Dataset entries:
--- START ---

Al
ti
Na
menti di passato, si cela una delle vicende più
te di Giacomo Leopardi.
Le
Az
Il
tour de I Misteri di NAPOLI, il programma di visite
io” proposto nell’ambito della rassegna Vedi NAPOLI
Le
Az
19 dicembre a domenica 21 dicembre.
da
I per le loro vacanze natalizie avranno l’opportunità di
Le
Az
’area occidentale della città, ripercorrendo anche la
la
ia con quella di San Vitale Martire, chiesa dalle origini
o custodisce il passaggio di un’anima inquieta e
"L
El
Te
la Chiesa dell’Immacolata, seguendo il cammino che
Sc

--- END ---

** EXERCISE **
Output nothing but the lines from the one that contains "menti di passato, si" through the final line of the entries above, exactly as they appear.

** EXERCISE ANSWER **
menti di passato, si cela una delle vicende più
te di Giacomo Leopardi.
Le
Az
Il
tour de I Misteri di NAPOLI, il programma di visite
io” proposto nell’ambito della rassegna Vedi NAPOLI
Le
Az
19 dicembre a domenica 21 dicembre.
da
I per le loro vacanze natalizie avranno l’opportunità di
Le
Az
’area occidentale della città, ripercorrendo anche la
la
ia con quella di San Vitale Martire, chiesa dalle origini
o custodisce il passaggio di un’anima inquieta e
"L
El
Te
la Chiesa dell’Immacolata, seguendo il cammino che
Sc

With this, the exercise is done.